In 2018, the last male Northern White Rhino died, leaving only two females left. Scientists have tried to make hope for the species through embryotic experiments so that the females can reproduce without the male. They were able to create a rhino embryo from the sperm of males that have been dead for a while, but the difficulty they are having now is getting a live birth from the surrogate mother. According to the World Wildlife Foundation, the extinction of the Northern White Rhino was caused by poachers hunting them for their horns. 

Insect Populations 

While no one specific insect species was singled out this year, insect populations in general have been decreased significantly because of climate change; destruction of the rainforests ia also further increasing insect death rates in the tropical ecosystems. However, there is an overall 75% decline of insect populations in places like Europe, where there isn't extreme habitat destruction. In general, insect extinctions tend to get overlooked since many people do not understand the importance of the role that insects play in ecosystems. They are the bottom of the food chain, and their extinction will affect all upper levels of the chain and cause significant harm to ecosystems, throwing them incredibly off balance. 

The Vaquita 

While the Vaquita did not go extinct in 2018, they are at extreme risk of extinction in 2019. The Vaquita is a porpoise from the Sea of Cortez in the eastern Pacific Ocean. According to the National Oceanic and Atmospheric Administration, they are the most endangered marine mammals in the world, and they have less than 30 left in the wild. They are endangered because of illegal fishing where they get stuck in the nets and drown. Scientists have been raising some in captivity, but they don't want to capture any more from the wild because that might just lead them to extinction faster. 

Photo Courtesy of Pexels

The Red Wolf

According to the U.S. Fish and Wildlife Service, there are only about 40 red wolves left in the U.S. that still exist in the wild. They also predicted that in about 8 years, they will be completely extinct. 

There Can Still Be Hope 

On the bright side, the black California condor made a slow rebound back into the wild due to conservation measures in 2018; this was the first year that a wild-born condor was able to make it to the flight stage of development in the wild. 

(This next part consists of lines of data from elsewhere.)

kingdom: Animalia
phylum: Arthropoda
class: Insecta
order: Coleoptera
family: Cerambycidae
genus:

This goes to show that species can really be saved if there is truly an effort to protect them and their habitat, rather than just resorting to raising them in captivity. Especially with condors, which play essential roles in ecosystems, protecting them is important to securing the dynamic of the entire surrounding environment. Hopefully in 2019, there will be more efforts to save animals like the Vaquita and the red wolves, and more pushes to conserve the environment and practice sustainable life habits in general.